Additionally, Kairous Acquisition Corp. Ltd. (“Kairous”) (NASDAQ: KACLU) is listed in December 2021 and has recently announced a one-month extension for the completion of a business combination from July 16, 2023, to August 16, 2023. The purpose of the extension is to provide time for Kairous to complete a business combination.

What is SPAC?

A Special Purpose Acquisition Company (SPAC) is a type of company that is created with the sole purpose of raising funds through an initial public offering (IPO) with the intention of merging with or acquiring one or more existing businesses or assets. SPACs are often referred to as “shell” companies because they have no specific business plan or operations at the time of their IPO. Once the SPAC has raised enough funds, it will begin the process of identifying and acquiring suitable targets, which is known as the “De-SPAC” process.

Benefits of Merging with SPAC

1. Shoter Public Listing Timeline

The SPAC merger process is typically faster than the traditional IPO process. The SPAC is already a publicly listed company, so the target company can become a public company through a merger with the SPAC in a matter of months, rather than years or more than an IPO process typically takes.

2. Lower Listing Costs

The cost of going public through a SPAC merger is lower than the cost of an IPO. In IPO, the company must pay underwriting fees to investment banks and other expenses associated with the offering. In contrast, the SPAC sponsor typically paid all the listing cost including SEC Counsel fee, leaving more capital for the target company.

3. Reduced Regulatory Scrutiny

The regulatory requirements associated with an IPO can be extensive and time-consuming. A company going public through a SPAC merger may face less regulatory scrutiny, as the SPAC is already a public company that has gone through the IPO process.
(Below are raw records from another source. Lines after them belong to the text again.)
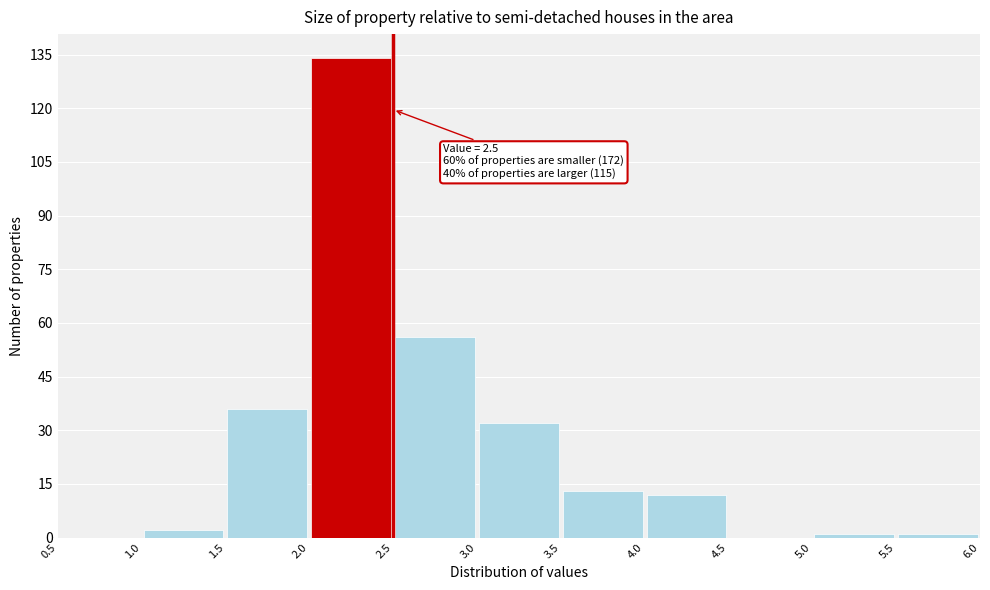

Which range on the x-axis has the tallest bar?

2.0 to 2.5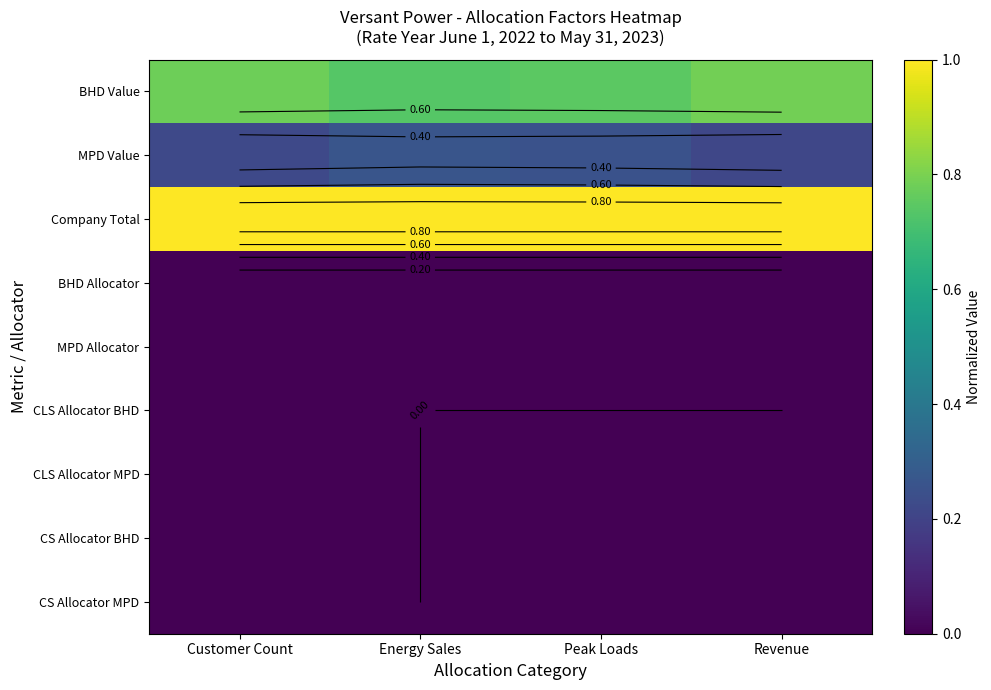

True or false: MPD Allocator has a value of 0.0 at Energy Sales.

True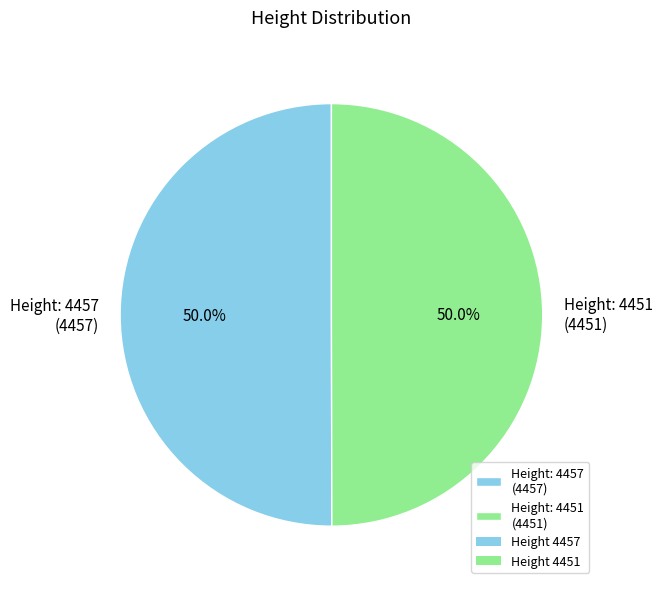

Approximately how many times larger is the value at Height: 4457 (4457) compared to Height: 4451 (4451)?

1.0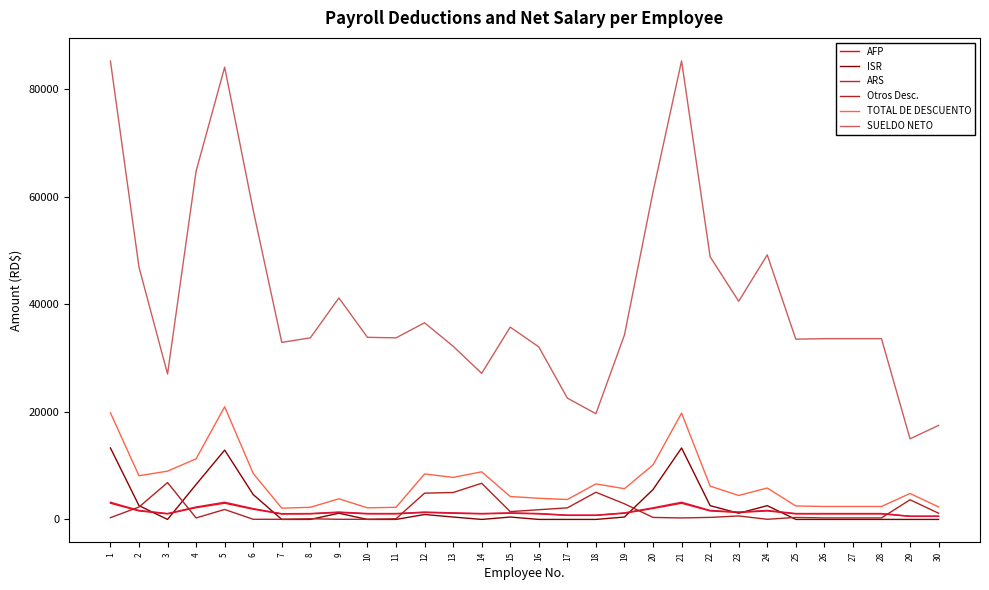

What is the highest value of the ISR series?

13281.5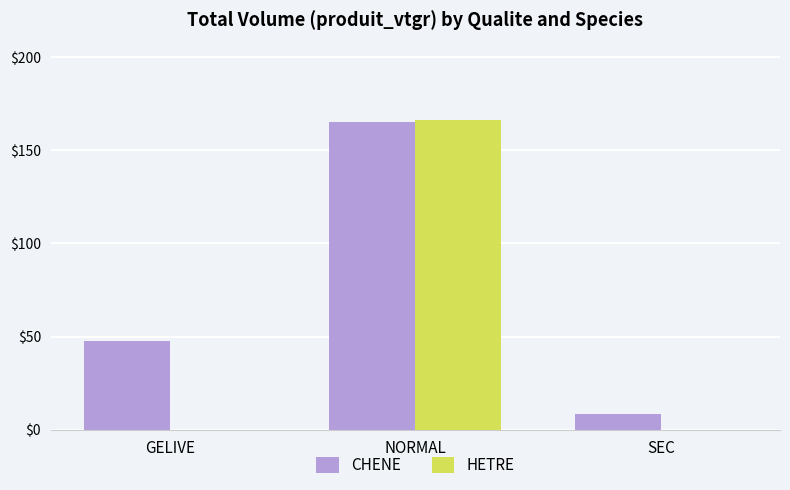

Is it true that HETRE equals 0.0 at GELIVE?

True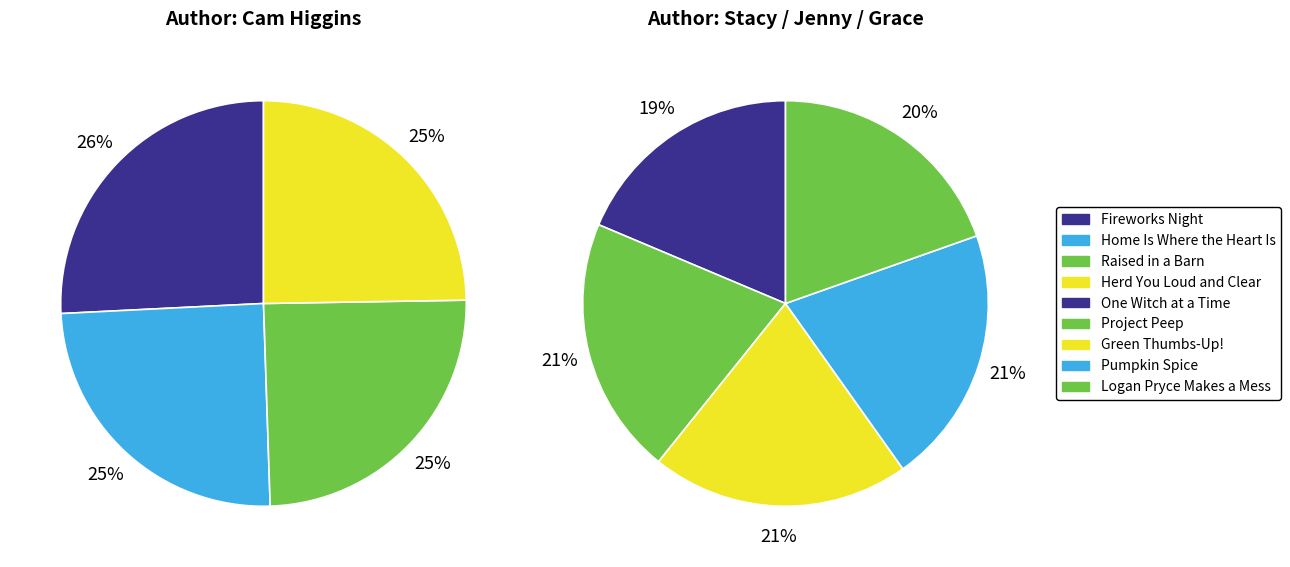

Does Fireworks Night represent more than half of the total?

No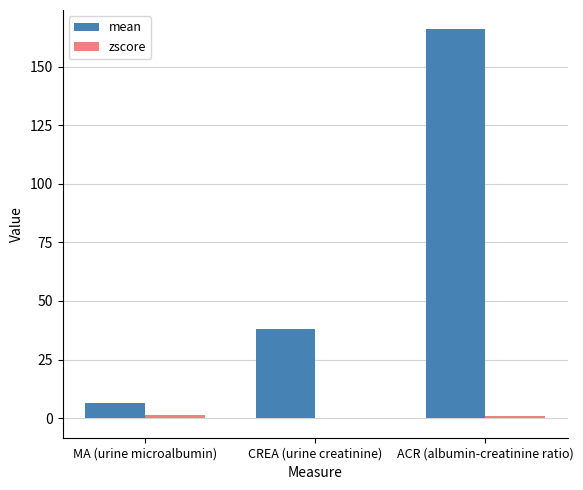

At which category is the sum across all series the highest?

ACR (albumin-creatinine ratio)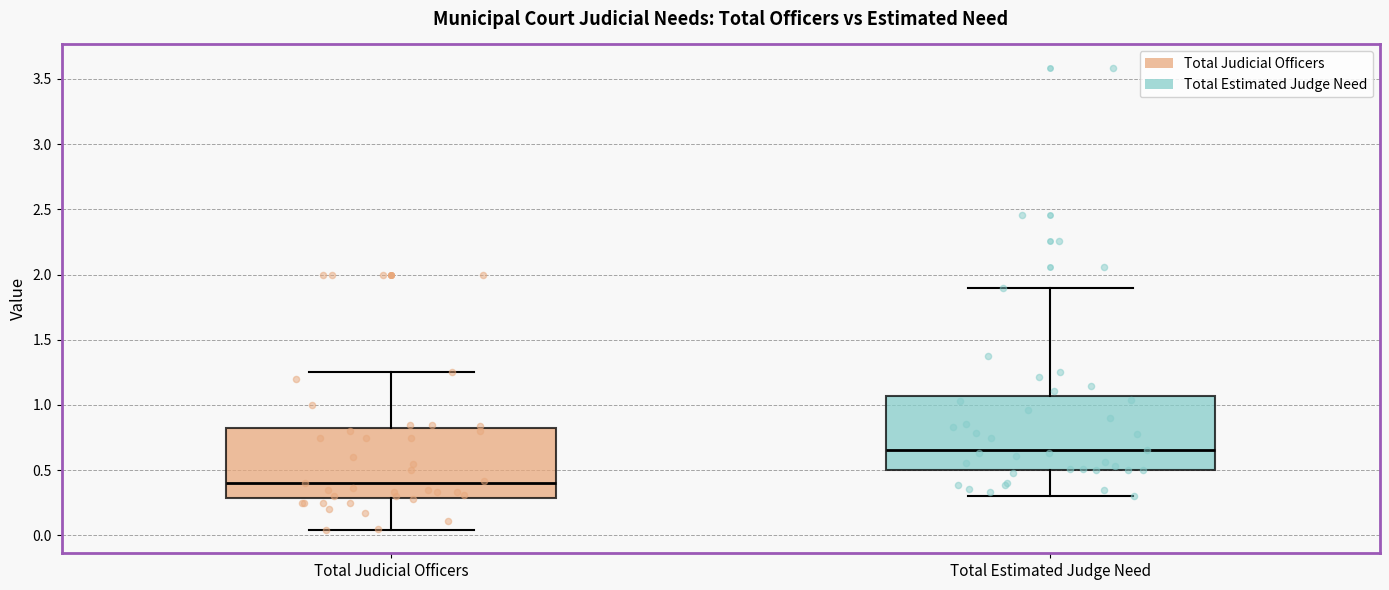

Reading left to right, transcribe this box plot: for each box, give where its median line is, the range the box spans, and where its two whiskers end, as read against the y-axis. The values are not printed on the chart, so give them approximately, as read against the axis.

Total Judicial Officers: median 0.40, box 0.30 to 0.80, whiskers 0.05 to 1.25
Total Estimated Judge Need: median 0.65, box 0.50 to 1.05, whiskers 0.30 to 1.90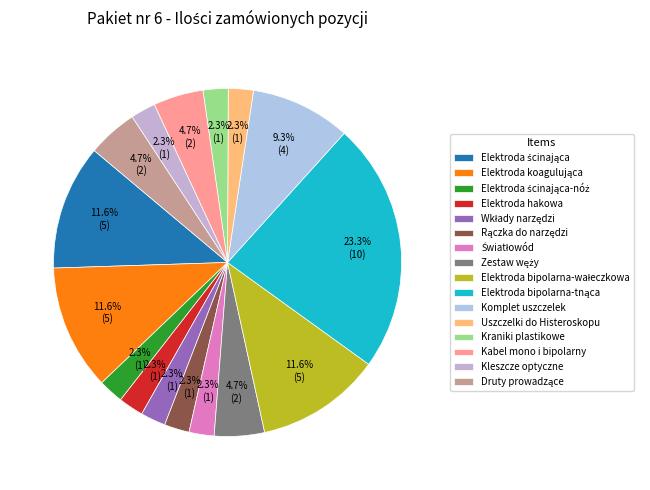

Does Kleszcze optyczne account for over 50% of the chart?

No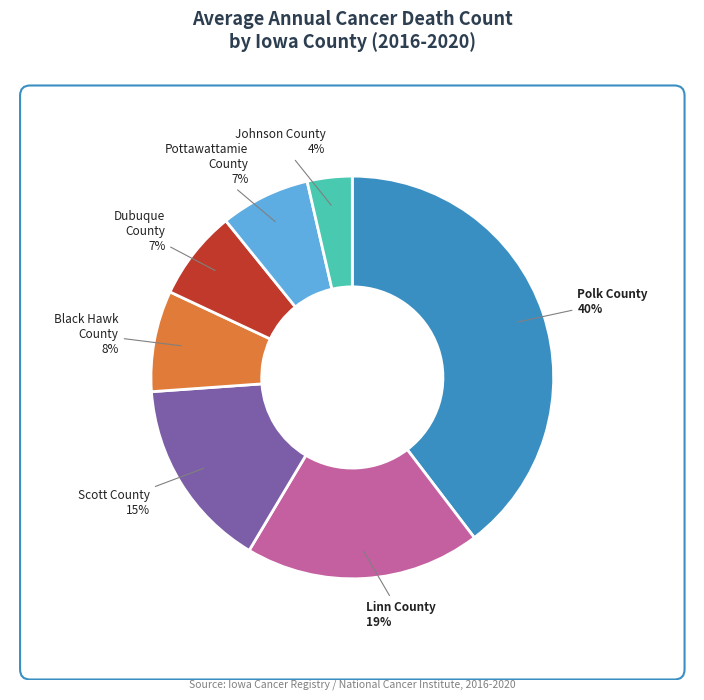

Rank the categories by value from highest to lowest.

Polk County, Linn County, Scott County, Black Hawk County, Dubuque County, Pottawattamie County, Johnson County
4. Greater Valuation and Fundings Certainty

A SPAC merger offers companies more certainty in terms of valuation and funding compared to a traditional IPO. By merging with a SPAC, the company can negotiate terms and ensure a certain amount of funding from the SPAC’s existing pool of capital. This can provide greater financial stability for the company, whereas a traditional IPO can be more unpredictable in terms of the amount of funding raised.

5. Access to Experienced Investors

The investors who back the SPAC are often experienced and well-connected in the financial industry. This can provide the target company with access to valuable contacts, advice, and resources.

Difficulties in Merging with SPAC

1. Lack of Suitable SPAC

There may be a limited pool of suitable SPACs available for merger, particularly if the target company has specific industry or geographic requirements. This can make it difficult for the target company to identify a suitable partner that aligns with their strategic goals.

2. Competition for SPAC

The increasing popularity of SPAC mergers has led to a competitive market for SPACs, with many target companies lying for the attention of a limited number of potential partners. This can make it difficult for the target company to stand out and secure a merger partner that is a good fit.

3. Mismatch in Valuations

The target company may have difficulty finding a public shell company that values the company appropriately. If the target company’s valuation is too high or too low compared to the SPAC’s expectations, the merger may not be feasible or may require significant negotiation to reach agreement on the terms.

4. Shareholder Disagreement

When merging with a SPAC, shareholder disagreement and the risk of money withdrawal are potential challenges for the target company. Shareholders may vote against the proposed merger, which can lead to the redemption of shares for cash and a reduction of available capital.